List of sentence-windowed chunks

Return type:

List[str]

kerb.chunk.merge_chunks(chunks, max_size=2000, separator='\\n\\n')[source]

Merge smaller chunks together up to a maximum size.

Useful for optimizing chunk sizes after initial splitting or when dealing with many small chunks that could be combined for better efficiency.

Parameters:

chunks (List[str]) – List of text chunks to merge
max_size (int) – Maximum size of merged chunks. Defaults to 2000.
separator (str) – Separator to use when joining chunks. Defaults to “nn”.

Returns:

List of merged chunks

Return type:

List[str]

Examples

>>> small_chunks = ["chunk1", "chunk2", "chunk3"]
>>> merged = merge_chunks(small_chunks, max_size=100)

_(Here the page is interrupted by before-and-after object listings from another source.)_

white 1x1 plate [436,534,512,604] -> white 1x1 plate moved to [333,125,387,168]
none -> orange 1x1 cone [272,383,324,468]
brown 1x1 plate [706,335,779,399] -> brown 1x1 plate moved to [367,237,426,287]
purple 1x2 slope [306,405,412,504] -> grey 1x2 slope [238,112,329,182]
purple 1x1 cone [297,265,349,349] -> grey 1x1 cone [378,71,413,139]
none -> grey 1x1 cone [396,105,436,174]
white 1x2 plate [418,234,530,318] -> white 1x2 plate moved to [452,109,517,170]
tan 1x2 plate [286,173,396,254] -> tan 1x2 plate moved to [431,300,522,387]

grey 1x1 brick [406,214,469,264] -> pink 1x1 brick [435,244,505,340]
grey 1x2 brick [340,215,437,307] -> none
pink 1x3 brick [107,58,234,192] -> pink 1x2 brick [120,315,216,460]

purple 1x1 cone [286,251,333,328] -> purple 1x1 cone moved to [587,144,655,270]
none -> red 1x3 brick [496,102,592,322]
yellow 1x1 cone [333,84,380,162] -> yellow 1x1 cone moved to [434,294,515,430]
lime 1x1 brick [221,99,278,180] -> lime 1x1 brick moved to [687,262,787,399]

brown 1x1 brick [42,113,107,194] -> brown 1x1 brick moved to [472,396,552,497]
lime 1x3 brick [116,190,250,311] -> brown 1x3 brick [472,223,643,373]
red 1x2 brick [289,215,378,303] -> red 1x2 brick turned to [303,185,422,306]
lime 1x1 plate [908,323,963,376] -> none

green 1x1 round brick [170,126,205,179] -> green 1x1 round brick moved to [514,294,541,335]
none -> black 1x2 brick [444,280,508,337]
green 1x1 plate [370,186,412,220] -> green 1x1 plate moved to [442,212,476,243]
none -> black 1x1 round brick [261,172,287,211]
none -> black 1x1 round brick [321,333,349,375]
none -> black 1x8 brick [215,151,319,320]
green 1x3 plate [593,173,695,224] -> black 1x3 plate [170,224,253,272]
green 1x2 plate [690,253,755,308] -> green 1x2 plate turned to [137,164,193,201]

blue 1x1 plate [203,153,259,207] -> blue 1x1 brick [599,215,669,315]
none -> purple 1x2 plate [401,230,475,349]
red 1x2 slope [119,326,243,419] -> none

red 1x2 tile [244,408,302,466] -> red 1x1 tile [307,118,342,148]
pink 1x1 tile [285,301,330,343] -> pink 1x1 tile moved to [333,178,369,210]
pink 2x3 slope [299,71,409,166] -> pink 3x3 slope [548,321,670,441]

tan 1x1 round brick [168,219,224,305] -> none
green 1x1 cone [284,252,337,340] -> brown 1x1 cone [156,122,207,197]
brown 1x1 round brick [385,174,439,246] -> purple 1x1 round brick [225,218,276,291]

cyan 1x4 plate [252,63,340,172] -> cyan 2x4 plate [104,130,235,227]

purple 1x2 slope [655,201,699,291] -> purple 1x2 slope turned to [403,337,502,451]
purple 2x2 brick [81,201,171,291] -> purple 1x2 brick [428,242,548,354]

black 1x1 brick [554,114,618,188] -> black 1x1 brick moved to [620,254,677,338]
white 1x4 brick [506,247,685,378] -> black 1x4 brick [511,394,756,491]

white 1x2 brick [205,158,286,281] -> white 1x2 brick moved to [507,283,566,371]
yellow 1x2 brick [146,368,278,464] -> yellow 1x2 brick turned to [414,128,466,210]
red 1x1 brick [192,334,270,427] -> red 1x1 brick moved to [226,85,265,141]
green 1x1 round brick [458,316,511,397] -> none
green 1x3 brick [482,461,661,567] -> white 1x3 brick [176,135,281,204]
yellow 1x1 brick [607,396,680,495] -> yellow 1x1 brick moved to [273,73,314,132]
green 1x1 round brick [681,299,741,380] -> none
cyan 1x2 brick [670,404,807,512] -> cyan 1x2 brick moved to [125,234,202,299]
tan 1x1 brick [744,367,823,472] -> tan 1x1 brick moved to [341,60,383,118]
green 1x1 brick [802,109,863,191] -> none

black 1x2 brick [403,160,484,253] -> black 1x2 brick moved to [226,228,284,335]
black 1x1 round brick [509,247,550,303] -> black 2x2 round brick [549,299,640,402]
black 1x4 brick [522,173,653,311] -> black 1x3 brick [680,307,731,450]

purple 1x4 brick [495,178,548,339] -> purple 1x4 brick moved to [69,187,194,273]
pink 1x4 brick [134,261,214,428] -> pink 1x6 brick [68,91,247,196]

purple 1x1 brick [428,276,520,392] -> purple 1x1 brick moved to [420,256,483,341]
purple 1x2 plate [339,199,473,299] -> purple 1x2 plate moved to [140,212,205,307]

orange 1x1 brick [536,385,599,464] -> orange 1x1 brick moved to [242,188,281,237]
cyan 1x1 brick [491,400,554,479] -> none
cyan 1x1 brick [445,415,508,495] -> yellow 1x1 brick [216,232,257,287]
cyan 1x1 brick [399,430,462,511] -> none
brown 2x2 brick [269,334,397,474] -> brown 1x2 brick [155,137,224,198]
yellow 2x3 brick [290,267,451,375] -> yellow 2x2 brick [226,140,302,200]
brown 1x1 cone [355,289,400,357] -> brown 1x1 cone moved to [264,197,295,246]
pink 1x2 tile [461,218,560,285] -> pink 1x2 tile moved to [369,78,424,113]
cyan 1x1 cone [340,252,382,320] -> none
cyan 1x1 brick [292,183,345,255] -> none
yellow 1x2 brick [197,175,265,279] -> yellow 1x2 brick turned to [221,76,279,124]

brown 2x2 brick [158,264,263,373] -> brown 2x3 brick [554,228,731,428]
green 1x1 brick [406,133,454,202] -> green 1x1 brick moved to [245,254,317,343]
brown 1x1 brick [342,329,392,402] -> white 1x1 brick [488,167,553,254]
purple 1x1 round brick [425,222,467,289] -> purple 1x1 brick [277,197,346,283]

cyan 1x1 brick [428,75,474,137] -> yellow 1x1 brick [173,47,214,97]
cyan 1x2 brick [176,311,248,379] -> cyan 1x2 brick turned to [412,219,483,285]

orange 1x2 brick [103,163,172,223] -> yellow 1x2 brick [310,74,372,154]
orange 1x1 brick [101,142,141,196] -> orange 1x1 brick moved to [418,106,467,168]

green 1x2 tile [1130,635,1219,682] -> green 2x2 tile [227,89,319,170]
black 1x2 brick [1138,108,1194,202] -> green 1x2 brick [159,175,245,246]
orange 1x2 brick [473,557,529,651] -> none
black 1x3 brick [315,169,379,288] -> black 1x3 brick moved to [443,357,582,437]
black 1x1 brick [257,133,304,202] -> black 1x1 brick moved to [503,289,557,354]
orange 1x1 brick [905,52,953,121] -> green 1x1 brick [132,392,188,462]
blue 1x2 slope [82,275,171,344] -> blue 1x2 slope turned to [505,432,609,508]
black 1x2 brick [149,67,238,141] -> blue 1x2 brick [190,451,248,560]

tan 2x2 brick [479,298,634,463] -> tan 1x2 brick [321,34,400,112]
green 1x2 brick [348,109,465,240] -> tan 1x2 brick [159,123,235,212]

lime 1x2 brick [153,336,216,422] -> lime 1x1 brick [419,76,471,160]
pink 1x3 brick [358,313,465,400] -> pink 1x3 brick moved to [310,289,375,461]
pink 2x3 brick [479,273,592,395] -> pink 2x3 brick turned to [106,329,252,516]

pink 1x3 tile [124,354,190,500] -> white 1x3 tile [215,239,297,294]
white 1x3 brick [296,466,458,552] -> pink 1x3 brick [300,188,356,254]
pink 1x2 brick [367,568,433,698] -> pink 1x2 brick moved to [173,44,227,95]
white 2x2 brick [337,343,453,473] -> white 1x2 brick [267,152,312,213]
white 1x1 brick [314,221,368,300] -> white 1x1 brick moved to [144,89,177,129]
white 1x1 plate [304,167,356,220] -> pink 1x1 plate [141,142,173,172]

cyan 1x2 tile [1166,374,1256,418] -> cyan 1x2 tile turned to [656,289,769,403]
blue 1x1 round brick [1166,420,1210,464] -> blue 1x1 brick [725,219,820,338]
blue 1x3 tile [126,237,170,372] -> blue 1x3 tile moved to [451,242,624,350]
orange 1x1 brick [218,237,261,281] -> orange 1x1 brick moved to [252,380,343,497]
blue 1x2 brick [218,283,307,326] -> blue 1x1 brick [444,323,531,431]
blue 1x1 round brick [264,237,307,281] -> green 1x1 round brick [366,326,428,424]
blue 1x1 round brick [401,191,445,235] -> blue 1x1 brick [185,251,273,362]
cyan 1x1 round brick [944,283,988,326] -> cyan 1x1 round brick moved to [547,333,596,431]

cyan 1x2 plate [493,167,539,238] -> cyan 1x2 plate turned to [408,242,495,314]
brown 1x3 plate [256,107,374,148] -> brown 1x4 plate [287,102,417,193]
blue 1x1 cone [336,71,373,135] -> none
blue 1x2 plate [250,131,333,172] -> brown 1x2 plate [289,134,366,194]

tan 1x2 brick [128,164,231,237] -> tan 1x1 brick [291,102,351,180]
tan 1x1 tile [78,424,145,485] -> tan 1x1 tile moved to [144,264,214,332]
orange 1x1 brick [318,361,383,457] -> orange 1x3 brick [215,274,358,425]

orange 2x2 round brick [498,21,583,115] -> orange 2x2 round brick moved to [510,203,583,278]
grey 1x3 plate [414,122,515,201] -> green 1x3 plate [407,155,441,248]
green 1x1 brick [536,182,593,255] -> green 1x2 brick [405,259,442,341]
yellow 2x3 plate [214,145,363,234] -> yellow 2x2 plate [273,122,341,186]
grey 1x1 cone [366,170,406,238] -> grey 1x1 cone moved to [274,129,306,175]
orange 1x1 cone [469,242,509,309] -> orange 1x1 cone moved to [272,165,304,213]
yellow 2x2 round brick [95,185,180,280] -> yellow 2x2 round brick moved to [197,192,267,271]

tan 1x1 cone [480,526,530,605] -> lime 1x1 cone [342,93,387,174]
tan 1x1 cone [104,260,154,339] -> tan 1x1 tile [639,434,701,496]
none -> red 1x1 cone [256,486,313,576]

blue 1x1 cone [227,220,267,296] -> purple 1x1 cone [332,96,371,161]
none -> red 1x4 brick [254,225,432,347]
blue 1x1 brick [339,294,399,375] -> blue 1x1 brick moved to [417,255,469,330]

kerb.chunk.optimize_chunk_size(text, target_size=1000, tolerance=0.2)[source]

Calculate an optimized chunk size based on text length and target.

Adjusts the chunk size to minimize uneven chunks and ensure better distribution of content across chunks.

Parameters:

text (str) – The text to analyze
target_size (int) – Target chunk size. Defaults to 1000.
tolerance (float) – Acceptable variance from target (0.0-1.0). Defaults to 0.2.

Returns:

Optimized chunk size

Return type:

int

Examples

>>> text = "Your long document..."
>>> optimal_size = optimize_chunk_size(text, target_size=500, tolerance=0.15)

kerb.chunk.custom_chunker(text, chunk_size=1000, split_fn=None)[source]

Split text using a custom splitting function.

Provides flexibility for domain-specific chunking strategies.

Parameters:

text (str) – The text to chunk
chunk_size (int) – Target chunk size. Defaults to 1000.
split_fn (Optional[Callable[[str], List[str]]]) – Custom function that takes text and returns list of segments. If None, uses simple character-based splitting.

Returns:

List of custom-split chunks

Return type:

List[str]

Examples

>>> def my_splitter(text):
...     return text.split('|')  # Split on custom delimiter
>>> chunks = custom_chunker(text, split_fn=my_splitter)

Text chunking utilities for optimal context windows and retrieval.